**To do**
In the material below, find the line containing "right ankle: (123, 317)" and the line containing "right elbow: (106, 104)", then reproduce exactly both of them and every line between, and nothing else.

**Task input**
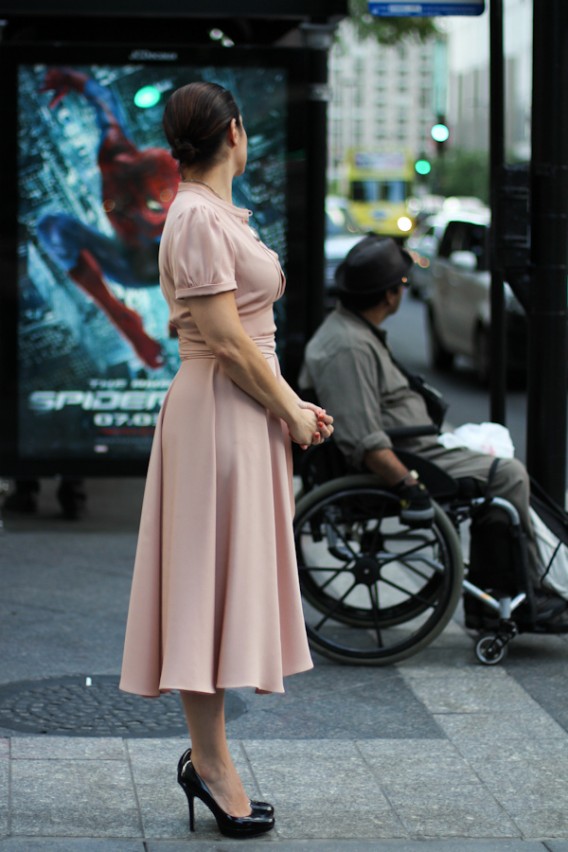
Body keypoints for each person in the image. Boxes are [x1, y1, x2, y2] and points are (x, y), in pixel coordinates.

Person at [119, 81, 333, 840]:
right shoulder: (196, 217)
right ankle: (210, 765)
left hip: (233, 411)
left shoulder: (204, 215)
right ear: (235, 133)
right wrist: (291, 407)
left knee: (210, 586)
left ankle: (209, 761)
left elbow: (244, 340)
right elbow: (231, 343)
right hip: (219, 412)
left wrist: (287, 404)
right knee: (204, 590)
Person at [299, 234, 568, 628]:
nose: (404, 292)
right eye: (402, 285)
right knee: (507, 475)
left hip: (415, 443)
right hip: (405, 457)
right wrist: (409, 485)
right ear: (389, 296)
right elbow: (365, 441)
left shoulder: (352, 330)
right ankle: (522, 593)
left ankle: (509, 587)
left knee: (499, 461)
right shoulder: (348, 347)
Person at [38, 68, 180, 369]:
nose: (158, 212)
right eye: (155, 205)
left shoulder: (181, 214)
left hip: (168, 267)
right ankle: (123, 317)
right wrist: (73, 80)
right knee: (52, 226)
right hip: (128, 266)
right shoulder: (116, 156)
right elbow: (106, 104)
==
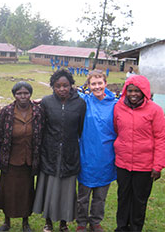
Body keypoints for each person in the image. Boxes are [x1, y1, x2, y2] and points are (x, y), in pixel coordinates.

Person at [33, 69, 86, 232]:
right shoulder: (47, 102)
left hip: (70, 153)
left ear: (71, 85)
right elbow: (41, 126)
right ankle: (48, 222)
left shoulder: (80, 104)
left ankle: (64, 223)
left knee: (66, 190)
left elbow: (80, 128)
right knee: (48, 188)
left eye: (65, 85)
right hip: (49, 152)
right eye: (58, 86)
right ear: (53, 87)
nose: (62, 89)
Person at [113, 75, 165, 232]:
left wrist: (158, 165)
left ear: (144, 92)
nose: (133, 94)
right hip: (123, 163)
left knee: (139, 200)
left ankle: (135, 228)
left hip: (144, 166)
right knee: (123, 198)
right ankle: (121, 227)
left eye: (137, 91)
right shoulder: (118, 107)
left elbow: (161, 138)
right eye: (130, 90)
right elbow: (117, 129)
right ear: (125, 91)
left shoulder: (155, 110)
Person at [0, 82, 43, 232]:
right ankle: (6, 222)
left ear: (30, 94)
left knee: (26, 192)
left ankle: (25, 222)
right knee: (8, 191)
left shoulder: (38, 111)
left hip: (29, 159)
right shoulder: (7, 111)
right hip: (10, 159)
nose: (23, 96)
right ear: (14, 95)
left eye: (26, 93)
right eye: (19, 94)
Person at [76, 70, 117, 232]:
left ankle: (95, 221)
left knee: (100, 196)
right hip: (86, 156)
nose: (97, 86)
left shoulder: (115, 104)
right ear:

**Response**
right ankle: (123, 317)
right wrist: (73, 80)
right knee: (52, 226)
right hip: (128, 266)
right shoulder: (116, 156)
right elbow: (106, 104)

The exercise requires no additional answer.